==== MATERIAL FOR THIS EXERCISE ====
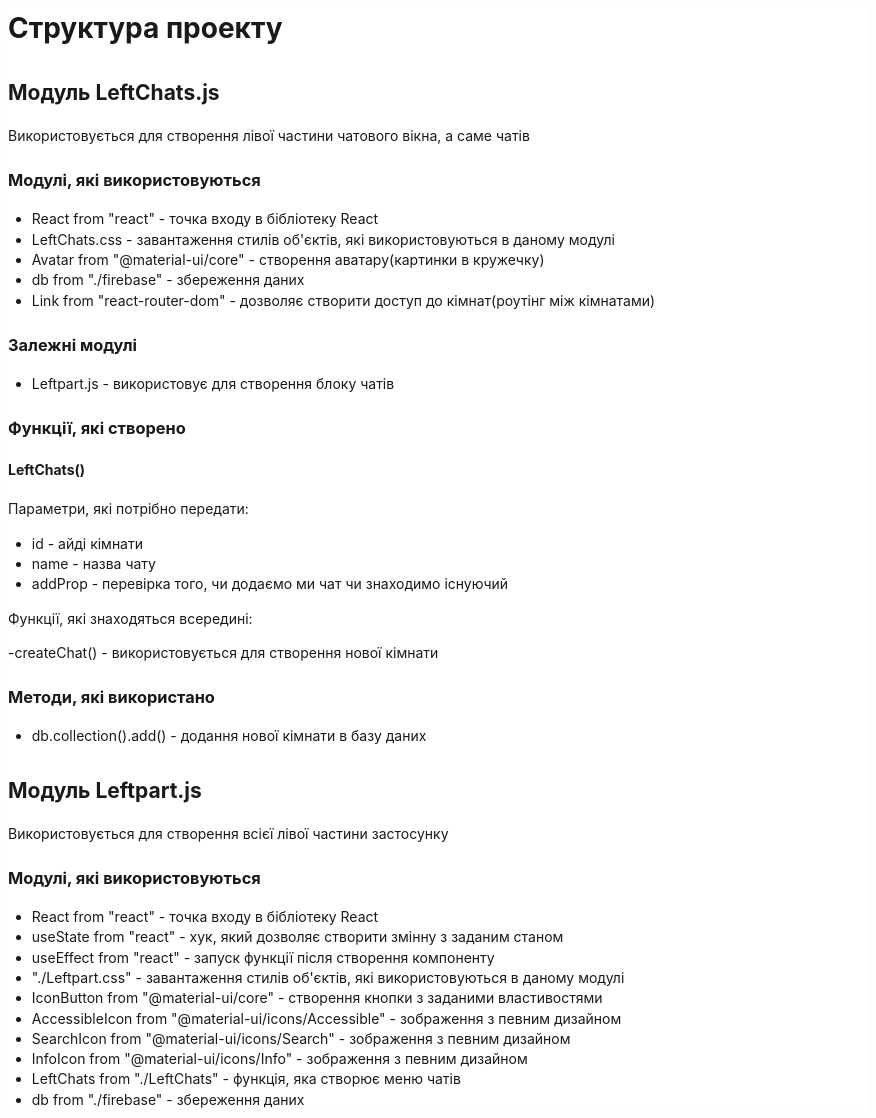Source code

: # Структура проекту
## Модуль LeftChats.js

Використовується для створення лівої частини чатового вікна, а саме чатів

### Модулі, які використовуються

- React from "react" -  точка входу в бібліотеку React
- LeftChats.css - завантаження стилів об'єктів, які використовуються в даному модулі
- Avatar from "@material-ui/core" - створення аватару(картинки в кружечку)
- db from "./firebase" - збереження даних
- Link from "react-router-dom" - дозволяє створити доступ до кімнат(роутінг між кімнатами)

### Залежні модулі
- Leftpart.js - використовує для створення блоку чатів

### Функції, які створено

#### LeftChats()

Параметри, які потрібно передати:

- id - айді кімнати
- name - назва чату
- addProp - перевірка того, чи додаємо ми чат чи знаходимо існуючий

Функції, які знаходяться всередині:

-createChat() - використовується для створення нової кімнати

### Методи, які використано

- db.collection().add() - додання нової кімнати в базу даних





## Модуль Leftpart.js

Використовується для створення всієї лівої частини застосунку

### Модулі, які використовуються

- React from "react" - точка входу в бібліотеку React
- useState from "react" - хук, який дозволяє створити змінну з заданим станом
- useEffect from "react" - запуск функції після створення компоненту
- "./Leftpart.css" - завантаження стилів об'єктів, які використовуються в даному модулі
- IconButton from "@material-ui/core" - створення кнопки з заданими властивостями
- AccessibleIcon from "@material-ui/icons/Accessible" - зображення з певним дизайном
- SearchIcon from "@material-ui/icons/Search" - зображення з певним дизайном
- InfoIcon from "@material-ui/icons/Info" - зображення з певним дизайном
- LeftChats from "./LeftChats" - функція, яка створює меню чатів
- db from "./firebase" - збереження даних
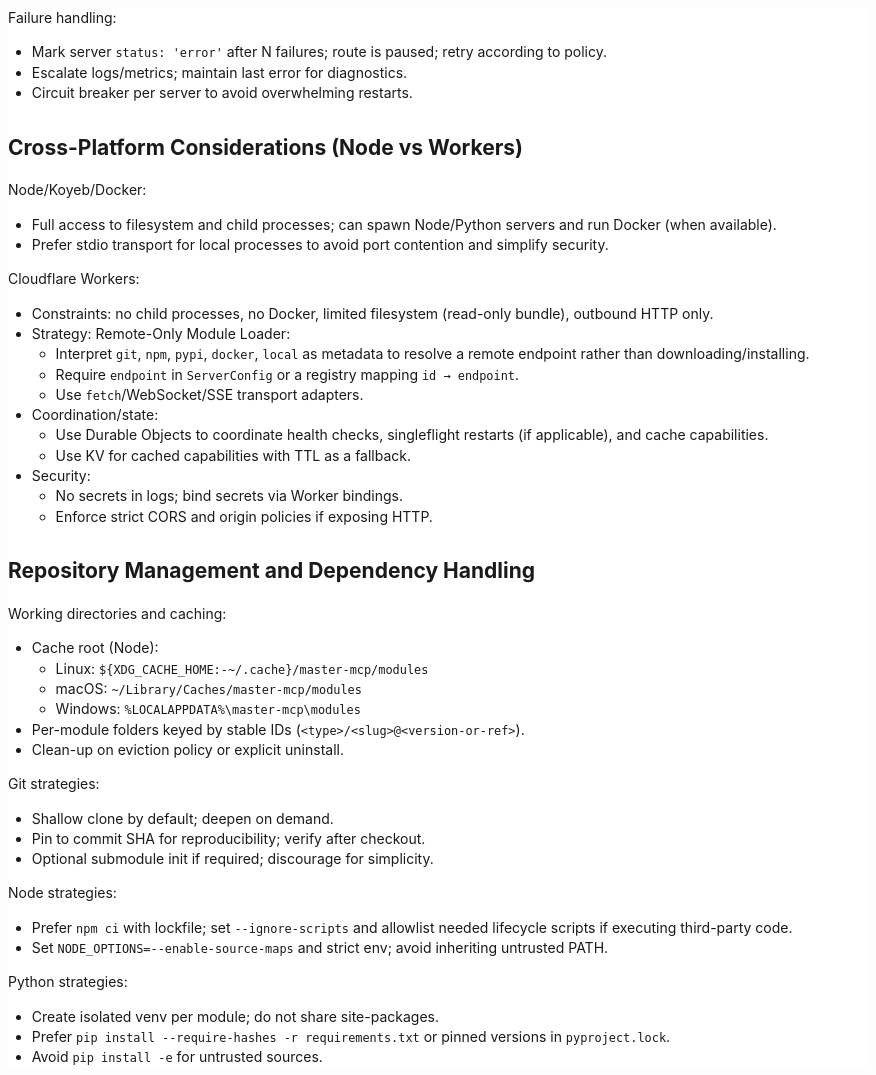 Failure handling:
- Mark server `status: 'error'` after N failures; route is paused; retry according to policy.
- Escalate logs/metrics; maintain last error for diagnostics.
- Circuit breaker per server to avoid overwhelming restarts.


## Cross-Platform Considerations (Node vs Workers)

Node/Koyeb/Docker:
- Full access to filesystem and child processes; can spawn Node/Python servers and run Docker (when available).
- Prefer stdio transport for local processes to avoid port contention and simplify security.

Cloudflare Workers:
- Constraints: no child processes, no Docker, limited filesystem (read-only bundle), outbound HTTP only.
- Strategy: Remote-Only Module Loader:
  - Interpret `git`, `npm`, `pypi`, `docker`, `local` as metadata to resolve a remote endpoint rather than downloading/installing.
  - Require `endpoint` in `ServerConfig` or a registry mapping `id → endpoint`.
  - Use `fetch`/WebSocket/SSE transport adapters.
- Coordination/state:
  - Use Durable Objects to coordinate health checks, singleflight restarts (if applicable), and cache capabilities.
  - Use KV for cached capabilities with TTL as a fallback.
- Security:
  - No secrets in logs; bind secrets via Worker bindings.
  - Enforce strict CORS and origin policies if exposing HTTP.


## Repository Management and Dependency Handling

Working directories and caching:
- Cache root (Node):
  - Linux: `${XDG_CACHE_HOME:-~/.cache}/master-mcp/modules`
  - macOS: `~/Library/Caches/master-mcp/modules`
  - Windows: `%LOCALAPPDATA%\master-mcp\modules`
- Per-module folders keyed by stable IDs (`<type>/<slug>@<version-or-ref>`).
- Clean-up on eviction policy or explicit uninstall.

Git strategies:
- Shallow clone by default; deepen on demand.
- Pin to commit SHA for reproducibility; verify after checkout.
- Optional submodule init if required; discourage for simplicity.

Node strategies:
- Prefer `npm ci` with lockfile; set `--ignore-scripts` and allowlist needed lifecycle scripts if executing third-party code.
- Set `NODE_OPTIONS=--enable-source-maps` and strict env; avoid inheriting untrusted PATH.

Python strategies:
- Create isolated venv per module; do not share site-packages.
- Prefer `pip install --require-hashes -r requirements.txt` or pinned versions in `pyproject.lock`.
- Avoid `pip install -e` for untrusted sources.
====
# [TASK BRIEF]
Write out the records above exactly. Pictures do not belong in the copy.

# [ANSWER BOX]
Source code

: # Структура проекту
## Модуль LeftChats.js

Використовується для створення лівої частини чатового вікна, а саме чатів

### Модулі, які використовуються

- React from "react" -  точка входу в бібліотеку React
- LeftChats.css - завантаження стилів об'єктів, які використовуються в даному модулі
- Avatar from "@material-ui/core" - створення аватару(картинки в кружечку)
- db from "./firebase" - збереження даних
- Link from "react-router-dom" - дозволяє створити доступ до кімнат(роутінг між кімнатами)

### Залежні модулі
- Leftpart.js - використовує для створення блоку чатів

### Функції, які створено

#### LeftChats()

Параметри, які потрібно передати:

- id - айді кімнати
- name - назва чату
- addProp - перевірка того, чи додаємо ми чат чи знаходимо існуючий

Функції, які знаходяться всередині:

-createChat() - використовується для створення нової кімнати

### Методи, які використано

- db.collection().add() - додання нової кімнати в базу даних





## Модуль Leftpart.js

Використовується для створення всієї лівої частини застосунку

### Модулі, які використовуються

- React from "react" - точка входу в бібліотеку React
- useState from "react" - хук, який дозволяє створити змінну з заданим станом
- useEffect from "react" - запуск функції після створення компоненту
- "./Leftpart.css" - завантаження стилів об'єктів, які використовуються в даному модулі
- IconButton from "@material-ui/core" - створення кнопки з заданими властивостями
- AccessibleIcon from "@material-ui/icons/Accessible" - зображення з певним дизайном
- SearchIcon from "@material-ui/icons/Search" - зображення з певним дизайном
- InfoIcon from "@material-ui/icons/Info" - зображення з певним дизайном
- LeftChats from "./LeftChats" - функція, яка створює меню чатів
- db from "./firebase" - збереження даних
 Failure handling:
- Mark server `status: 'error'` after N failures; route is paused; retry according to policy.
- Escalate logs/metrics; maintain last error for diagnostics.
- Circuit breaker per server to avoid overwhelming restarts.


## Cross-Platform Considerations (Node vs Workers)

Node/Koyeb/Docker:
- Full access to filesystem and child processes; can spawn Node/Python servers and run Docker (when available).
- Prefer stdio transport for local processes to avoid port contention and simplify security.

Cloudflare Workers:
- Constraints: no child processes, no Docker, limited filesystem (read-only bundle), outbound HTTP only.
- Strategy: Remote-Only Module Loader:
  - Interpret `git`, `npm`, `pypi`, `docker`, `local` as metadata to resolve a remote endpoint rather than downloading/installing.
  - Require `endpoint` in `ServerConfig` or a registry mapping `id → endpoint`.
  - Use `fetch`/WebSocket/SSE transport adapters.
- Coordination/state:
  - Use Durable Objects to coordinate health checks, singleflight restarts (if applicable), and cache capabilities.
  - Use KV for cached capabilities with TTL as a fallback.
- Security:
  - No secrets in logs; bind secrets via Worker bindings.
  - Enforce strict CORS and origin policies if exposing HTTP.


## Repository Management and Dependency Handling

Working directories and caching:
- Cache root (Node):
  - Linux: `${XDG_CACHE_HOME:-~/.cache}/master-mcp/modules`
  - macOS: `~/Library/Caches/master-mcp/modules`
  - Windows: `%LOCALAPPDATA%\master-mcp\modules`
- Per-module folders keyed by stable IDs (`<type>/<slug>@<version-or-ref>`).
- Clean-up on eviction policy or explicit uninstall.

Git strategies:
- Shallow clone by default; deepen on demand.
- Pin to commit SHA for reproducibility; verify after checkout.
- Optional submodule init if required; discourage for simplicity.

Node strategies:
- Prefer `npm ci` with lockfile; set `--ignore-scripts` and allowlist needed lifecycle scripts if executing third-party code.
- Set `NODE_OPTIONS=--enable-source-maps` and strict env; avoid inheriting untrusted PATH.

Python strategies:
- Create isolated venv per module; do not share site-packages.
- Prefer `pip install --require-hashes -r requirements.txt` or pinned versions in `pyproject.lock`.
- Avoid `pip install -e` for untrusted sources.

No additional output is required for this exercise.